Verbatim theatre transforms words into emotions that remain in our spirits.
From the brilliant mind of Alana Valentine, Australia’s most well known verbatim playwright, comes a new complex relationship drama, Ladies Day. Using the method of verbatim theatre, the process of creating performances using interviews, Valentine has produced an impressive list of works and won multiple awards. Most notably, Valentine won three AWGIE awards in 2013, including the Inaugural David Williamson Award for Excellence in Writing for the Australian Theatre. As well as has had an impressive resume, Valentine’s productions Parramatta Girls and Shafana and Aunt Sarrinah both appear on the New South Wales Schools’ Syllabus for Drama and English.
Due to her chosen method of writing, Alana spent months researching and interviewing individuals from the Broome, WA LGBTQ community before crafting Ladies Day into the play that it is today.

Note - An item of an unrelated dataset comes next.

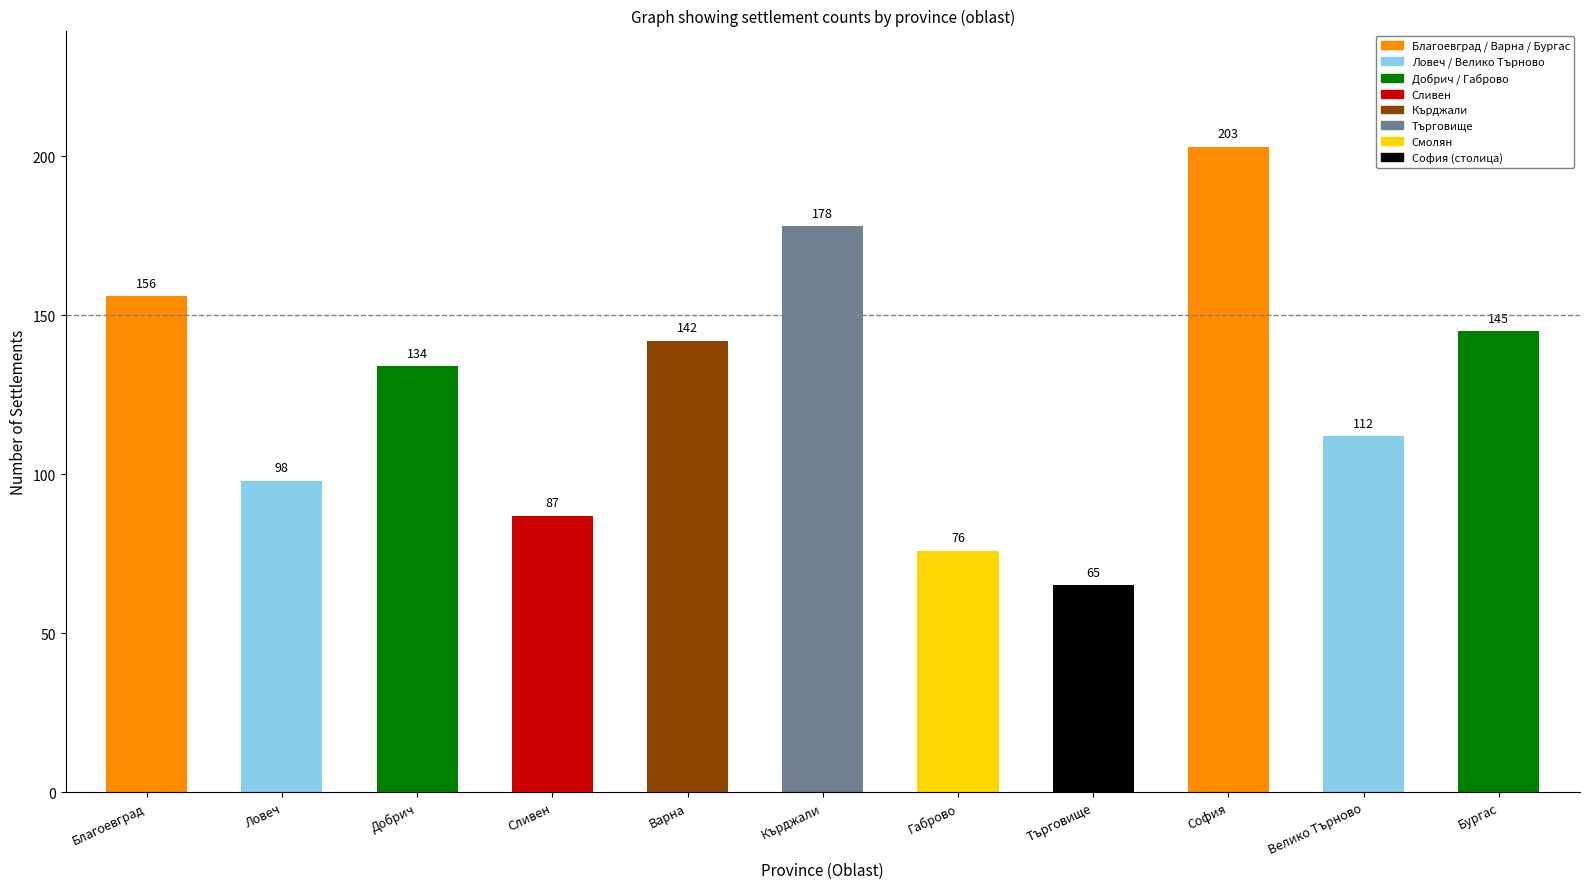

Where does the data first go above 134?

Благоевград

Combining the interviews, research, and her talent for writing, Ladies Day is a drama that tells the story of a brutal act of violence during Ladies Day at the Broome races. The juxtaposition of the festive nature and violent act stands to remind the audience that life is not as glamorous as it might appear on the surface. In its entirety, Ladies Day is a story about hope, revenge, love, and isolation.
Conducting the interviews around Broome allowed Alana to experience different settings. Accompanying one of her interview subjects to the VIP bar at the Broome racetracks allowed Alana to experience the tracks in an entirely new way. During her time at the racetracks, Alana learned about her interview subject’s past and how alienation and discrimination started early in his life.
Meeting with multiple men allowed her to collect multiple stories and viewpoints. When describing the men’s willingness to share stories of their lives, Alana says, “What I love about meeting these men is the easy way in which we picked up a common conversation, the generous way they disclose themselves, the familiarity of their issues, the similarity of their concerns” but adds that “under the surface is a wariness, an awareness of vulnerability perhaps, or a consciousness about not censoring or limiting themselves…”
Although Alana used the experiences of these men to form Ladies Day she faced the task of putting herself into the story.
She says, “What these men demanded of me as a writer was that I go well and truly beyond the role of chronicler of other people’s stories.” Not wanting to reveal too much about the play, Alana describes what she wants to achieve with this play, saying that she has tried to write “a play about the nature of truth and its relationship to storytelling, a play which reflects on all my work as a verbatim-inspired, authenticity loving artist but concedes power to the magical, fictional, self-delusional nature of the stories we tell ourselves and others.”
Ladies Day will be presented in association with Sydney Gay and Lesbian Mardi Gras at Griffin Theatre Company.